# Law of total expecation/tower rule: Why must both random variables come from the same probability space?

I quote (emphasis mine) from the wikipedia definition:

The proposition in probability theory known as the law of total expectation, …, states that if X is an integrable random variable (i.e., a random variable satisfying E( | X | ) < ∞) and Y is any random variable, not necessarily integrable, on the same probability space, then
$$\operatorname{E}(X) = \operatorname{E} ( \operatorname{E} ( X \mid Y))$$

I don’t understand what they mean by the same probability space, and do not know why this is an important part of the definition. Take the example further down on the page:

Suppose that two factories supply light bulbs to the market. Factory
X’s bulbs work for an average of 5000 hours, whereas factory Y’s bulbs
work for an average of 4000 hours. It is known that factory X supplies
60% of the total bulbs available. What is the expected length of time
that a purchased bulb will work for?

The random variables here seem to be:

1. The amount of time a light bulb lasts for.
2. Which factory a light bulb comes from.

How can these two have the same probability space?

I don’t understand what they mean by the same probability space

That’s the problem.

The standard way to think of the objects of probability theory (random variables, distributions, etc.) is through Kolmogorov’s axioms. These axioms are framed in the language of measure theory, but it’s quite possible to understand simple cases without any measure theory.

Basically, a probability model consists of three things: a set $\Omega$, whose individual elements you can think of as summarising the “true state of the world” (or at least all you need to know about it); a collection $\mathcal{F}$ of subsets of $\Omega$ (whose elements are the possible events whose probability you may need to measure); and a probability measure $P$, which is a function that takes an event $E \in \mathcal{F}$ and spits out a number $P(E) \in [0, 1]$ (whose interpretation is the probability that event $E$ occurs).
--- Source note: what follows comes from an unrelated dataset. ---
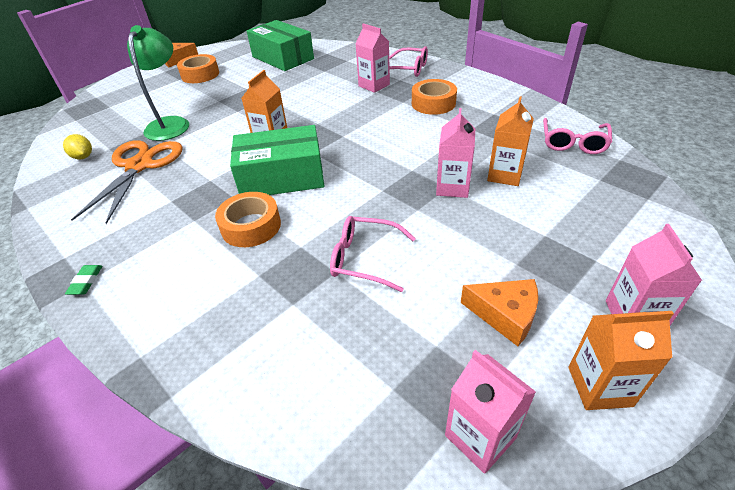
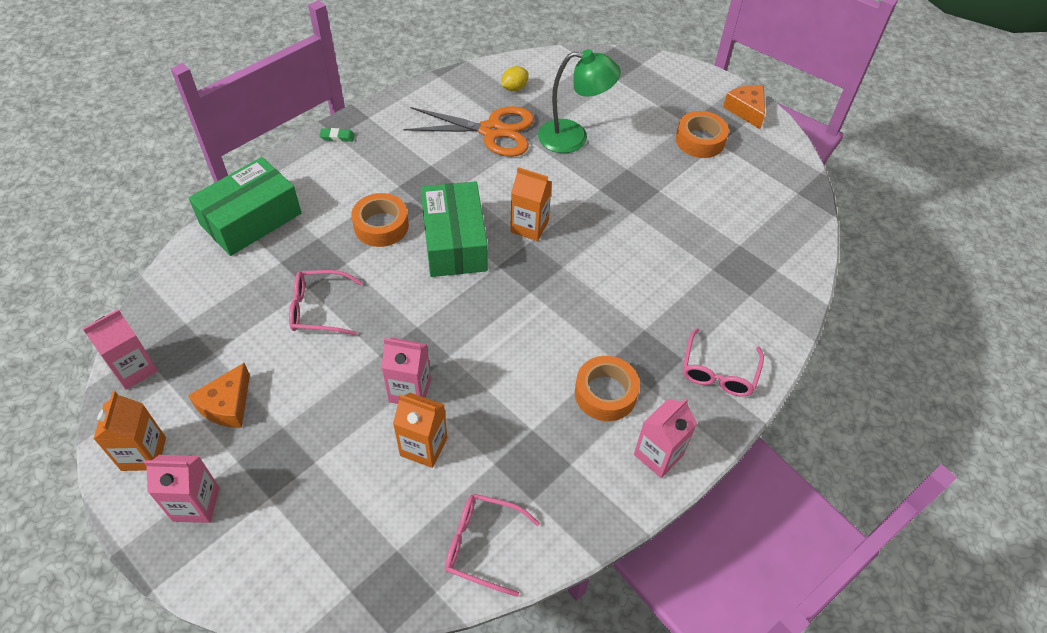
camera: 85 degrees right, 10 degrees up
(283, 58) = (756, 219): green box -> green box (251, 219)
(364, 259) = (318, 309): pink glasses -> pink glasses turned 105 degrees counterclockwise
(374, 85) = (663, 326): pink carton -> pink carton (658, 455)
The triple $(\Omega, \mathcal{F}, P)$ is known as a probability space as long as it satisfies certain natural properties (for instance, ththe probability of a union of countably many disjoint events is the sum of their probabilities).

In this framework, a random variable $X$ is a function from $\Omega$ to $\mathbb{R}$. In your example, we have two random variables: $T$ (the amount of time a light bulb lasts) and $F$ (which factory a light bulb comes from).
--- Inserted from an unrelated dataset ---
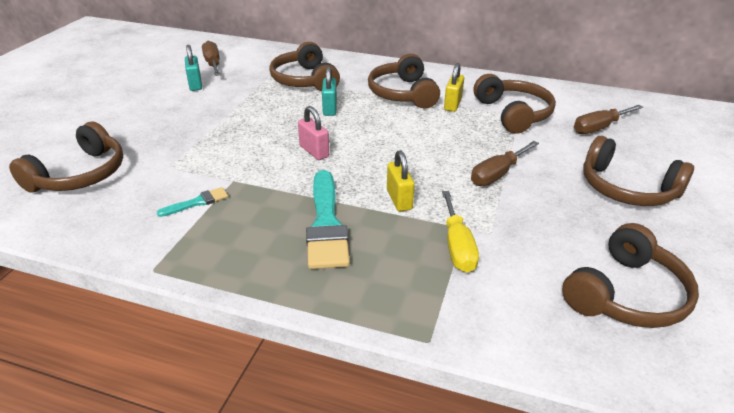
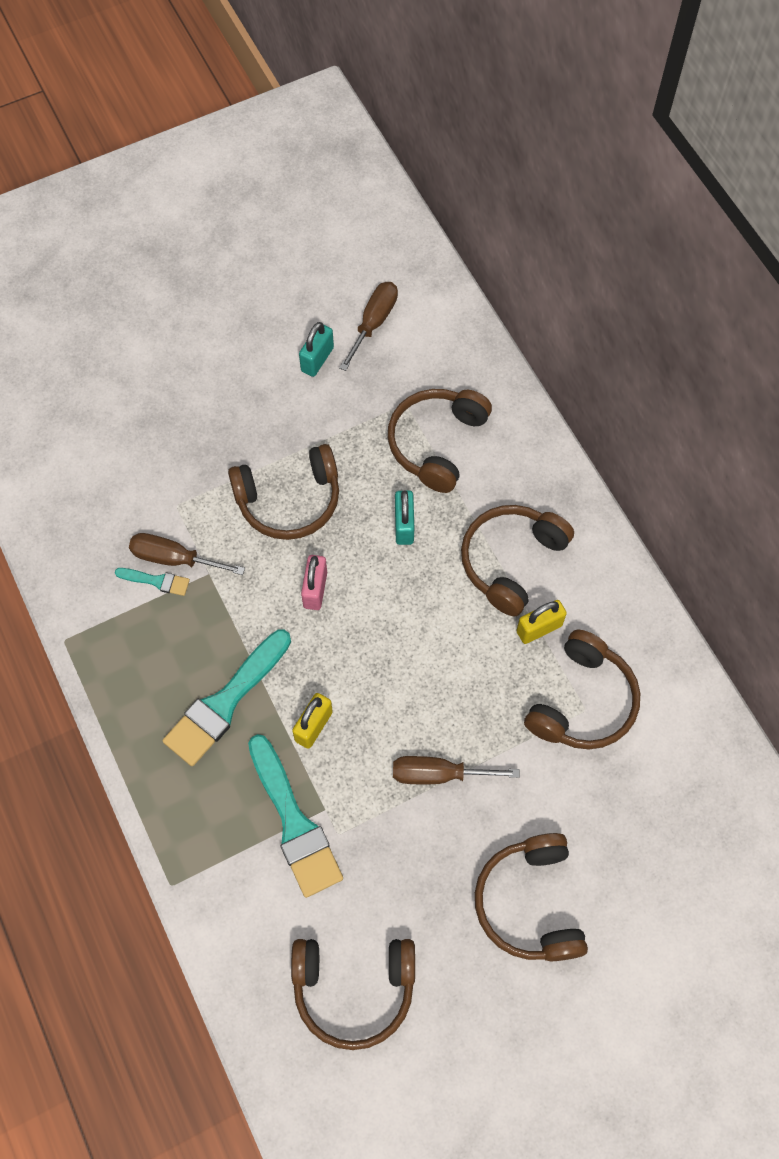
camera: 45 degrees right, 30 degrees up
(80, 175) = (100, 456): brown headphones -> brown headphones (289, 501)
(329, 108) = (404, 525): turquoise padlock -> turquoise padlock turned 45 degrees counterclockwise
(457, 246) = (294, 823): yellow screwdriver -> turquoise brush
(599, 128) = (640, 806): brown screwdriver -> brown screwdriver (174, 558)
How can these two have the same probability space?

The question now amounts to: how do we define a probability space $(\Omega, \mathcal{F}, P)$ and functions $T, F : \Omega \to \mathbb{R}$ in such a way as to model the problem under consideration. There are many ways, but a simple one is to let $\Omega = \{ (f, t) : f = 0, 1, t > 0 \}$. An element $(f, t) \in \Omega$ specifies a particular (non-random) light bulb from factory $f$ that will last for time $t$. Then we would define $T(f, t) = t$ and $F(f, t) = f$. The joint distribution of $(T, F)$ is then defined by specifying $\mathcal{F}$ and $P$.
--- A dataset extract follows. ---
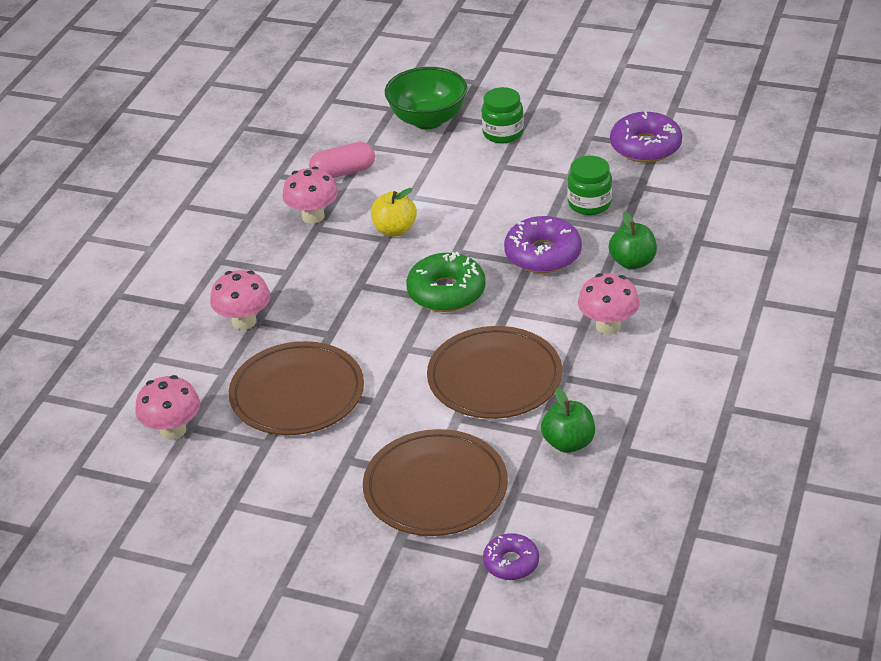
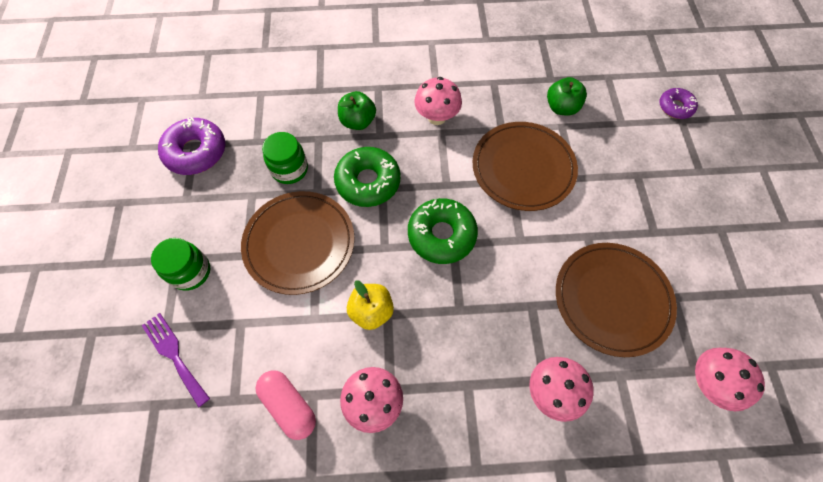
camera: 115 degrees left, 25 degrees up
(428, 120) = (174, 355): green bowl -> purple fork
(435, 488) = (644, 167): brown plate -> brown plate (299, 243)
(543, 254) = (368, 182): purple donut -> green donut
I don’t understand… why this is an important part of the definition

The conditional expectation $E[X \mid Y]$ of a random variable $X$ given another random variable $Y$ is itself defined to be a type of random variable satsifying certain properties. You can find the formal definition here, however it may seem quite arcane if you are not familiar with measure-theoretic probability. Basically, this definition doesn’t make sense if $X$ and $Y$ are not defined on the same probability space. Ultimately, though, it is usually not problematic to define two random variables on a common probability space, so this condition amounts to a technicality.